Posted: Mon Dec 05, 2005 7:49 pm
by ray.wurlod
There's no other syntax. The File Set control file has a name that conventionally ends in ".fs". The individual data files reside on the disk resource specified for each processing node in the configuration file.

Yes, I get up early - usually about 5:00 (too many years in the military!). 6:45 isn't early, though - I leave for work at 07:05.

Posted: Tue Dec 06, 2005 4:17 am
by ganive
Okay, understood.
I think the File Set Stage doesn't fit my needs.
I thought it was something I could Use to create a group of Flat File in a particular directory whereas it seems to be similar to Dataset stage (a control file pointing on one or more data files).

Seems I have 2 Ways to solve my problem :

1 - Creating a Flat File and using the awk command above to divide it into parts.
2 - Using the combo Surrogate Key / Mod() Function in order to load eight distinct files in a job.

ThX

ray.wurlod wrote:There's no other syntax.
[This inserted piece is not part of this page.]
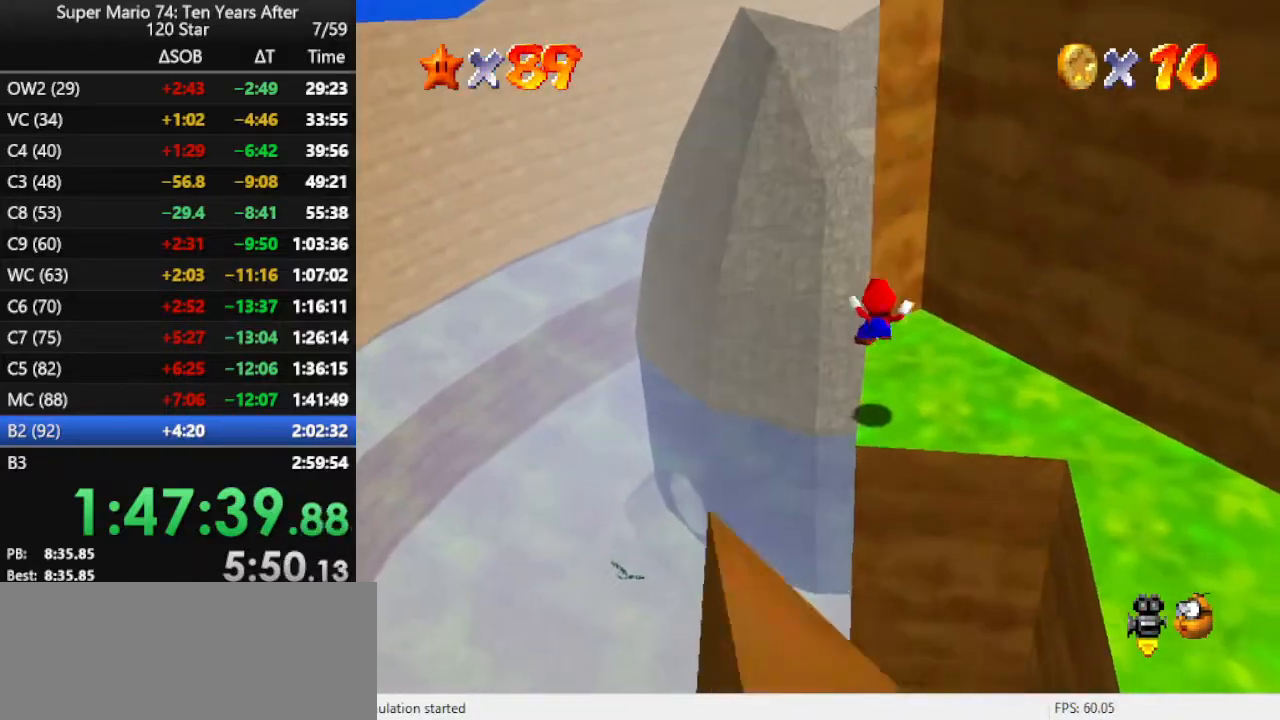
{"buttons": ["A"], "left_stick": "up", "events": [[67, "left_stick", "up-left"], [200, "A", "down"], [233, "left_stick", "left"], [433, "left_stick", "up"]]}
The File Set control file has a name that conventionally ends in ".fs". The individual data files reside on the disk resource specified for each processing node in the configuration file.

Yes, I get up early - usually about 5:00 (too many years in the military!). 6:45 isn't early, though - I leave for work at 07:05.